Brano:
╔══

È mercoledì pomeriggio e decido di accompagnare mia madre a vedere ‘sta benedetta mostra di Brueghel di cui si parla tanto. Decisione presa per un paio di motivi ancora validi: primo perché è il 2 gennaio, non ho davvero nulla da fare e al Chiostro del Bramante non ci vado da un po’; secondo per fare compagnia alla mamma e darmi quel tono intellettuale che a inizio anno non sta male. Premetto subito che io della dinastia Brueghel non so un granché, ma solo che erano fiamminghi e che erano tanti, così con tutto ‘sto popò di bagaglio culturale che mi ritrovo decido di incontrare i Brueghel al Chiostro. Se non che rimango spiazzato, totalmente spiazzato. All’ingresso trovo un enorme contenitore di caramelle alla liquirizia gratuite!

╚══

Consegna 1: Trascrivi dal brano sulla mostra di Brueghel il passo che comincia con "È mercoledì pomeriggio" e termina con "alla liquirizia gratuite!".
Consegna 2: Nel brano sulla mostra di Brueghel, che cosa si trova all'ingresso del Chiostro?

Dati dell'esercizio:
╔══

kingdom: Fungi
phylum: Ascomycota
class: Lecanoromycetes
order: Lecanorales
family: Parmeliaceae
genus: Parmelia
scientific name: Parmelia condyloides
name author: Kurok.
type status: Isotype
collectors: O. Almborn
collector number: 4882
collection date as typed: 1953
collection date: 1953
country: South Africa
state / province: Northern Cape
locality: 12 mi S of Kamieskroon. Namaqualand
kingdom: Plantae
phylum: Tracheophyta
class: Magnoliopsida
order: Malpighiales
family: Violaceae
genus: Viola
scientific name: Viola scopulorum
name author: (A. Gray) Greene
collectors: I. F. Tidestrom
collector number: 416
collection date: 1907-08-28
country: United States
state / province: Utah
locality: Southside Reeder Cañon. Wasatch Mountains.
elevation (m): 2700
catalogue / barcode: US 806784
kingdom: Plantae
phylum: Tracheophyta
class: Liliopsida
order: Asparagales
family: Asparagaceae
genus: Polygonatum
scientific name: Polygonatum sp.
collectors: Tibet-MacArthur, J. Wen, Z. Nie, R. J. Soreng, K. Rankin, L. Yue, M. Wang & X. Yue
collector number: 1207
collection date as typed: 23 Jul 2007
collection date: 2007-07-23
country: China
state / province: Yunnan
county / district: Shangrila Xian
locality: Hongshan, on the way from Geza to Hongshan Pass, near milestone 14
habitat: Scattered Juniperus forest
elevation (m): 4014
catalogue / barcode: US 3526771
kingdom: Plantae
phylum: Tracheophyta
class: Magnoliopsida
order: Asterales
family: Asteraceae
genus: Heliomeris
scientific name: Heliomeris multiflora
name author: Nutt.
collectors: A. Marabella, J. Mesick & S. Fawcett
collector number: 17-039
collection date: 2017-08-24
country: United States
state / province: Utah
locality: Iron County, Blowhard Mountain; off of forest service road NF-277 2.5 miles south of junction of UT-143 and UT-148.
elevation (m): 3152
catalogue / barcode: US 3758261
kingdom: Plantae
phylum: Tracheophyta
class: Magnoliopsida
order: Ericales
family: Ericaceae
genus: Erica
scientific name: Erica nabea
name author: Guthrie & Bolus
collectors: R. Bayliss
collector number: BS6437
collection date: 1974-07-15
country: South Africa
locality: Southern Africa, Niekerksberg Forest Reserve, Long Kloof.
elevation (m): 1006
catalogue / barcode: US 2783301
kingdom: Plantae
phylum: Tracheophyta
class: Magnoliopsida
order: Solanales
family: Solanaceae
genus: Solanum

╚══

Risultato 1:
È mercoledì pomeriggio e decido di accompagnare mia madre a vedere ‘sta benedetta mostra di Brueghel di cui si parla tanto. Decisione presa per un paio di motivi ancora validi: primo perché è il 2 gennaio, non ho davvero nulla da fare e al Chiostro del Bramante non ci vado da un po’; secondo per fare compagnia alla mamma e darmi quel tono intellettuale che a inizio anno non sta male. Premetto subito che io della dinastia Brueghel non so un granché, ma solo che erano fiamminghi e che erano tanti, così con tutto ‘sto popò di bagaglio culturale che mi ritrovo decido di incontrare i Brueghel al Chiostro. Se non che rimango spiazzato, totalmente spiazzato. All’ingresso trovo un enorme contenitore di caramelle alla liquirizia gratuite!

Risultato 2: Un enorme contenitore di caramelle alla liquirizia gratuite.